"""
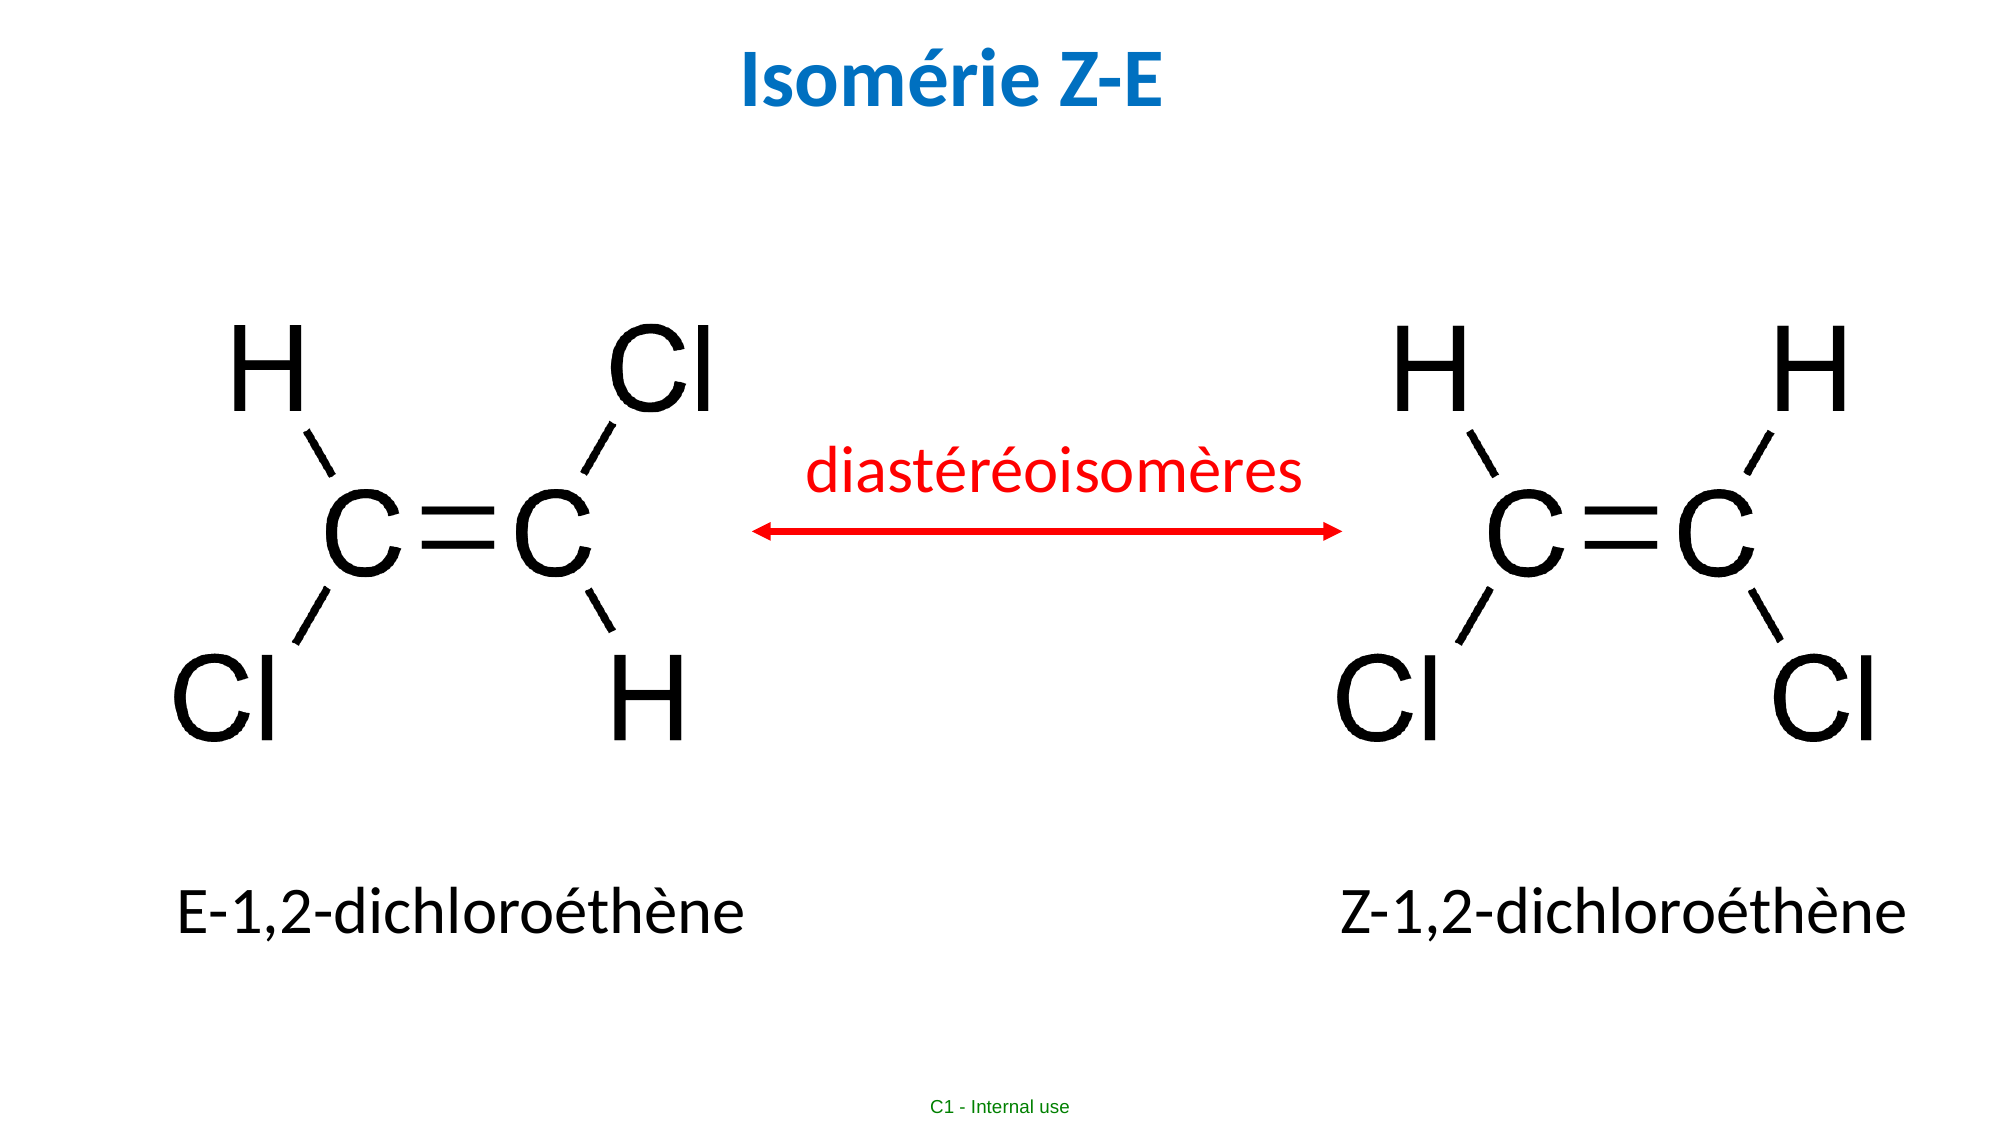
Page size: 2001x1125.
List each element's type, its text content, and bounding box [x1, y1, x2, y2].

picture [1325, 318, 1886, 747]
text_box Isomérie Z-E [15, 16, 1888, 131]
text_box Z-1,2-dichloroéthène [1325, 859, 1939, 954]
text_box diastéréoisomères [790, 418, 1325, 513]
picture [162, 316, 723, 747]
text_box E-1,2-dichloroéthène [162, 859, 775, 954]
"""
» **What you need to do**: The output must match the records word for word, except that no pictures appear.

» **Answer to the exercise**:
Page size: 2001x1125.
List each element's type, its text content, and bounding box [x1, y1, x2, y2].

picture [1325, 318, 1886, 747]
text_box Isomérie Z-E [15, 16, 1888, 131]
text_box Z-1,2-dichloroéthène [1325, 859, 1939, 954]
text_box diastéréoisomères [790, 418, 1325, 513]
picture [162, 316, 723, 747]
text_box E-1,2-dichloroéthène [162, 859, 775, 954]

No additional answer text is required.